# Flotsam and Jetsam



## Amrod (Jan 12, 2004)

I'm new and am currently reading The Two Towers...When I was reading the chapter "Flotsam and Jetsam", I noticed they didnt even use the word Jetsam...I did a search on it, but couldnt find anything...just wondering if you guys could tell me what it is. Thanks


----------



## grendel (Jan 12, 2004)

They are nautical terms.... flotsam is the part of a shipwreck or cargo that floats on the water; jetsam refers to the parts that sink and are washed ashore.


----------



## Greenwood (Jan 12, 2004)

From the Random House Webster's dictionary:



> flotsam -- the part of the wreckage of a ship and its cargo found floating on the water
> 
> jetsam -- goods that are cast overboard deliberately, as to lighten or stabilize a vessel in an emergency, and that sink where jettisoned or are washed ashore.

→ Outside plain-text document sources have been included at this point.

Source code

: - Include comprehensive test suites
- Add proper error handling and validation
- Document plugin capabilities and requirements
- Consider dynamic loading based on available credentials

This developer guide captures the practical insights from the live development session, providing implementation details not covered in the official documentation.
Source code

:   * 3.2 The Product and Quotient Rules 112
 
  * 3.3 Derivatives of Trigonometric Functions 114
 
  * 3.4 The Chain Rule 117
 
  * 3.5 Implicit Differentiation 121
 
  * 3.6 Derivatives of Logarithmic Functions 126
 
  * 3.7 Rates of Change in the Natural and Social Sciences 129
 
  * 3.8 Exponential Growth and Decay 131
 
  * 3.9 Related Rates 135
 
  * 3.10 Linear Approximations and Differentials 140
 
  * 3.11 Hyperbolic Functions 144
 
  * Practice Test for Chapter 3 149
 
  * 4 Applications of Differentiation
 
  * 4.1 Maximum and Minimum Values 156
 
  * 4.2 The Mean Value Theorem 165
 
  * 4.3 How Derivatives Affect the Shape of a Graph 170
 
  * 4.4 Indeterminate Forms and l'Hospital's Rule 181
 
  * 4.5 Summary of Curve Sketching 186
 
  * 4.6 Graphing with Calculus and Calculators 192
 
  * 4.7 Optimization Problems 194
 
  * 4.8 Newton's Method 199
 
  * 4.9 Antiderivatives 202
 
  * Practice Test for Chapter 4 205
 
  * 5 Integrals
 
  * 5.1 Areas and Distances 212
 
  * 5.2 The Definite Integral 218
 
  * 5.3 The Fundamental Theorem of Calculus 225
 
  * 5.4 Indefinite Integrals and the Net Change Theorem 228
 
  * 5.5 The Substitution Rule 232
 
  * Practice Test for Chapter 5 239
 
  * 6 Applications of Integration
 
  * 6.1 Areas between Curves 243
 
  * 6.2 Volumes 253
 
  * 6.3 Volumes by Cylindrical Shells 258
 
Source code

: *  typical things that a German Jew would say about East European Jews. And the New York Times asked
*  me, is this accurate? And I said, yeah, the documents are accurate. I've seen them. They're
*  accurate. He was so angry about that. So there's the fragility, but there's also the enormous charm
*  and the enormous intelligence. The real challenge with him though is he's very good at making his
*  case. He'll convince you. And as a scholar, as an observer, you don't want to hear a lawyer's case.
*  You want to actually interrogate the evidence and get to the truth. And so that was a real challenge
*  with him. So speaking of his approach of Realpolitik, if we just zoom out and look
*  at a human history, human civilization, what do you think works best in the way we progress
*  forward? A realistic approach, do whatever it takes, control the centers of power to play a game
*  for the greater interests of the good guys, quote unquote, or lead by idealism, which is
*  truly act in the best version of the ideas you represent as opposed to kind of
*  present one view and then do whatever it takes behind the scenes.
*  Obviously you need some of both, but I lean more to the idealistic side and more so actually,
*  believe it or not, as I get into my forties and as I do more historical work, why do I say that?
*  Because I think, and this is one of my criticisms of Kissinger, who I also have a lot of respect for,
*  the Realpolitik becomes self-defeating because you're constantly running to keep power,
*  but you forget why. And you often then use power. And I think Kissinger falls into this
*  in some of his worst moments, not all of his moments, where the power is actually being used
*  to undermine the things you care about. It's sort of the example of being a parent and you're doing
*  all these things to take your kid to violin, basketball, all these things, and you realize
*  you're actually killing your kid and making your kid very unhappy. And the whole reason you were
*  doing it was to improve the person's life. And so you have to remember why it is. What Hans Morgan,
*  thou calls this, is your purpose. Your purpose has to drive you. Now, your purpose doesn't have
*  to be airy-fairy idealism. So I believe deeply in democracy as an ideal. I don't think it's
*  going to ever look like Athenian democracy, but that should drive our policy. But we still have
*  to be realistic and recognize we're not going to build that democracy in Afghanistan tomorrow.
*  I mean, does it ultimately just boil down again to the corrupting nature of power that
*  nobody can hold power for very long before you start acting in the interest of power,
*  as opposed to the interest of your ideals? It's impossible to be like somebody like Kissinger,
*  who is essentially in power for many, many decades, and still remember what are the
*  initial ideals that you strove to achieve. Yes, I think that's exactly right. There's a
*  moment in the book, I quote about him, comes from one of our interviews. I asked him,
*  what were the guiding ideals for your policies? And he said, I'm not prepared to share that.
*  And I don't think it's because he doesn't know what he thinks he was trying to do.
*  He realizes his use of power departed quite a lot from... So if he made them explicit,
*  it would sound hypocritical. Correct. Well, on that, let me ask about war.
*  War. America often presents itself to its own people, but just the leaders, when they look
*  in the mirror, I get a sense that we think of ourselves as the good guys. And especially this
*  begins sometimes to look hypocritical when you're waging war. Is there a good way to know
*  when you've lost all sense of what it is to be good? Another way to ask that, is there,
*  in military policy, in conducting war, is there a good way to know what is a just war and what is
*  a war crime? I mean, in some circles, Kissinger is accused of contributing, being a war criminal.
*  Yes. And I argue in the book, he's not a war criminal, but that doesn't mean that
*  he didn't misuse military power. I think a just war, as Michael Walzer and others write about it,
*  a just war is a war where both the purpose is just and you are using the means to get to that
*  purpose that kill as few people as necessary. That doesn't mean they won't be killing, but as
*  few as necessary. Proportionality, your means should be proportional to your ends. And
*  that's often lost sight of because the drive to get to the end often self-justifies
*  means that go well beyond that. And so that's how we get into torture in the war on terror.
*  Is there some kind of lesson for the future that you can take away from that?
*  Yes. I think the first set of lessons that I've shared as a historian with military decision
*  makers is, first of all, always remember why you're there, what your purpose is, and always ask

So I suppose technically the only "jetsam" (in the sense of being thrown overboard intentionally) was the palantir that Wormtongue threw from the sinking ship of Saruman's plans and ambitions.


----------



## Amrod (Jan 26, 2004)

*ahhh*

Thanks for clearing that up...I was expecting them to be little hobbit like characters that were left out of the movies. I didnt even think to look them up in the dictionary


----------



## Sarde (Jan 26, 2004)

I thought the same when I first read the title of the chapter. I thought 'Flotsam and Jetsam' were beings of some sort.  In my dictionary it says under 'flotsam and jetsam':

'rubbish, homeless people, outcasts'

I guess the latter two terms could be applicable to Saruman, although he is not technically homeless.


----------